What is needed:
Your job is to report every line of the entries that has "docs".

Available data:
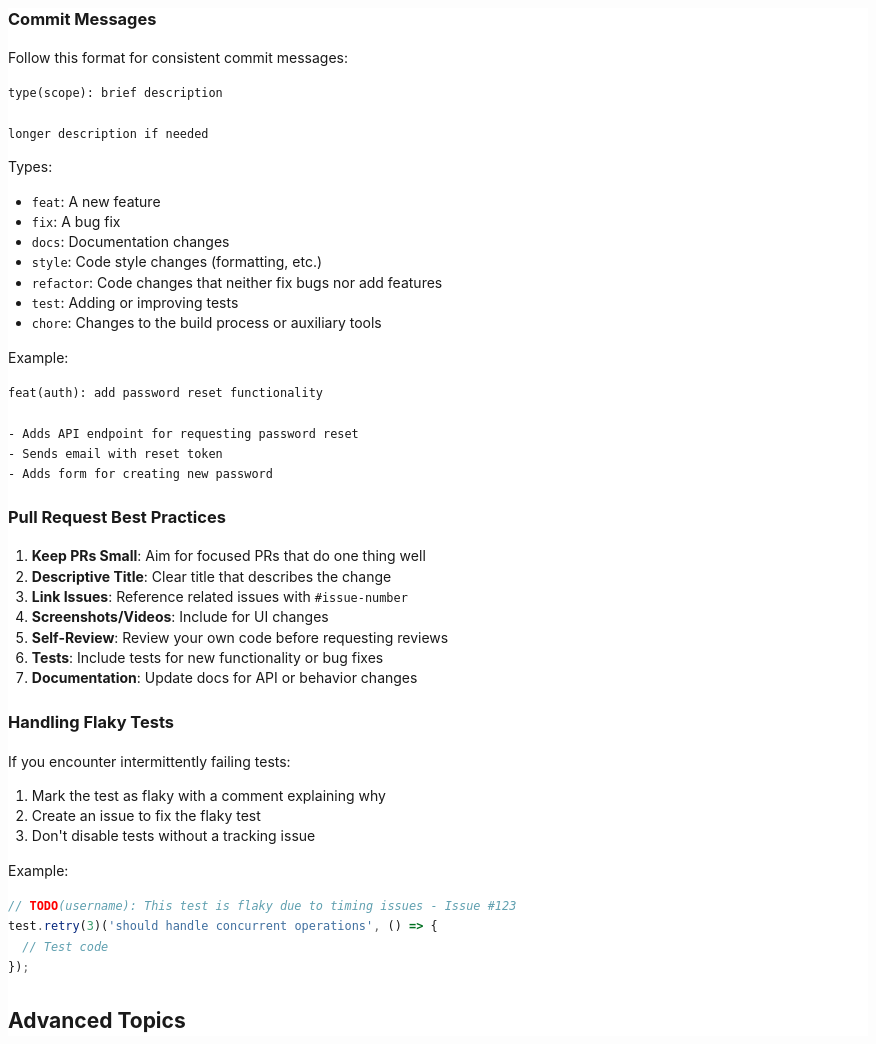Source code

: ### Commit Messages

Follow this format for consistent commit messages:

```
type(scope): brief description

longer description if needed
```

Types:
- `feat`: A new feature
- `fix`: A bug fix
- `docs`: Documentation changes
- `style`: Code style changes (formatting, etc.)
- `refactor`: Code changes that neither fix bugs nor add features
- `test`: Adding or improving tests
- `chore`: Changes to the build process or auxiliary tools

Example:
```
feat(auth): add password reset functionality

- Adds API endpoint for requesting password reset
- Sends email with reset token
- Adds form for creating new password
```

### Pull Request Best Practices

1. **Keep PRs Small**: Aim for focused PRs that do one thing well
2. **Descriptive Title**: Clear title that describes the change
3. **Link Issues**: Reference related issues with `#issue-number`
4. **Screenshots/Videos**: Include for UI changes
5. **Self-Review**: Review your own code before requesting reviews
6. **Tests**: Include tests for new functionality or bug fixes
7. **Documentation**: Update docs for API or behavior changes

### Handling Flaky Tests

If you encounter intermittently failing tests:

1. Mark the test as flaky with a comment explaining why
2. Create an issue to fix the flaky test
3. Don't disable tests without a tracking issue

Example:
```javascript
// TODO(username): This test is flaky due to timing issues - Issue #123
test.retry(3)('should handle concurrent operations', () => {
  // Test code
});
```

## Advanced Topics
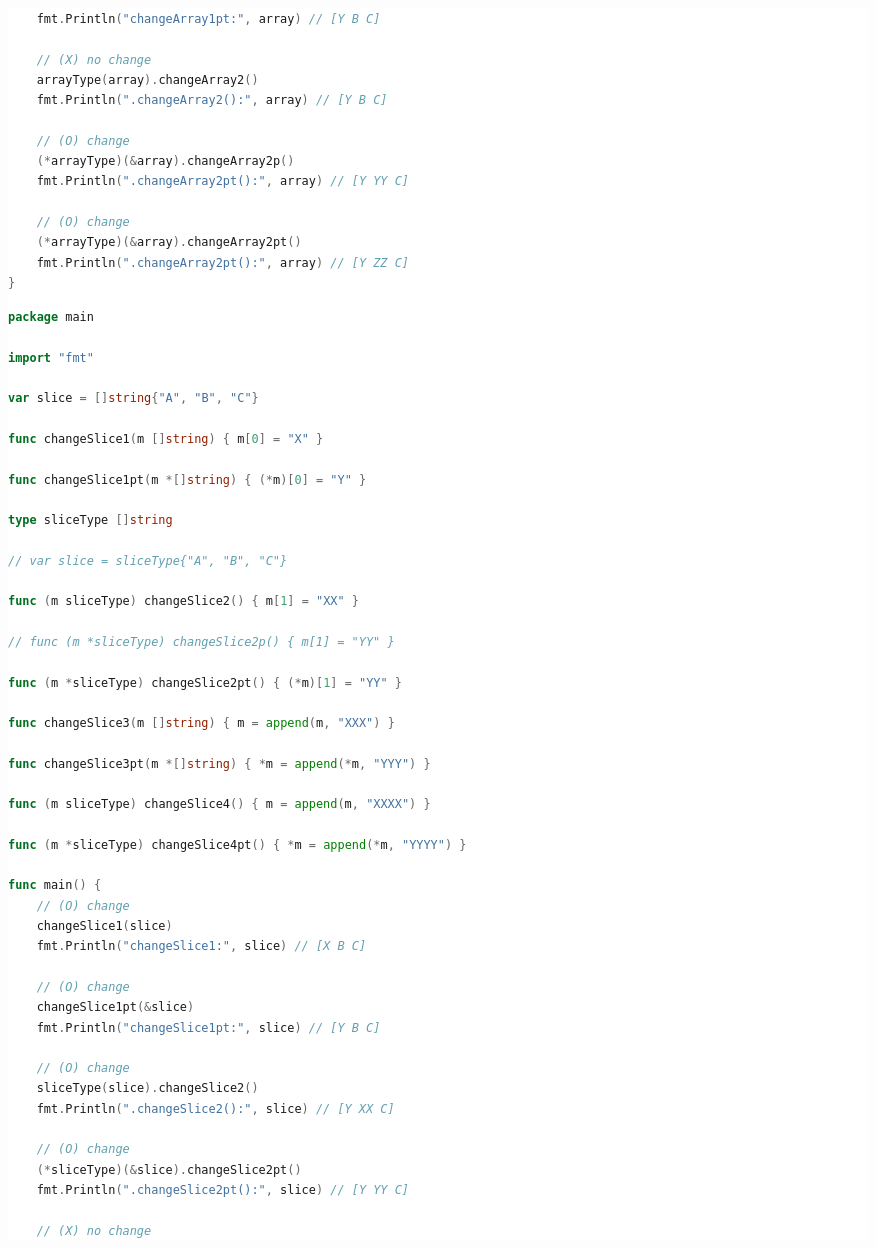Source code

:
 ```go
	fmt.Println("changeArray1pt:", array) // [Y B C]
 
	// (X) no change
	arrayType(array).changeArray2()
	fmt.Println(".changeArray2():", array) // [Y B C]
 
	// (O) change
	(*arrayType)(&array).changeArray2p()
	fmt.Println(".changeArray2pt():", array) // [Y YY C]
	
	// (O) change
	(*arrayType)(&array).changeArray2pt()
	fmt.Println(".changeArray2pt():", array) // [Y ZZ C]
}

```

```go
package main
 
import "fmt"
 
var slice = []string{"A", "B", "C"}
 
func changeSlice1(m []string) { m[0] = "X" }
 
func changeSlice1pt(m *[]string) { (*m)[0] = "Y" }
 
type sliceType []string
 
// var slice = sliceType{"A", "B", "C"}
 
func (m sliceType) changeSlice2() { m[1] = "XX" }
 
// func (m *sliceType) changeSlice2p() { m[1] = "YY" }
 
func (m *sliceType) changeSlice2pt() { (*m)[1] = "YY" }
 
func changeSlice3(m []string) { m = append(m, "XXX") }
 
func changeSlice3pt(m *[]string) { *m = append(*m, "YYY") }
 
func (m sliceType) changeSlice4() { m = append(m, "XXXX") }
 
func (m *sliceType) changeSlice4pt() { *m = append(*m, "YYYY") }
 
func main() {
	// (O) change
	changeSlice1(slice)
	fmt.Println("changeSlice1:", slice) // [X B C]
 
	// (O) change
	changeSlice1pt(&slice)
	fmt.Println("changeSlice1pt:", slice) // [Y B C]
 
	// (O) change
	sliceType(slice).changeSlice2()
	fmt.Println(".changeSlice2():", slice) // [Y XX C]
 
	// (O) change
	(*sliceType)(&slice).changeSlice2pt()
	fmt.Println(".changeSlice2pt():", slice) // [Y YY C]
 
	// (X) no change
```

Expected answer:
- `docs`: Documentation changes
7. **Documentation**: Update docs for API or behavior changes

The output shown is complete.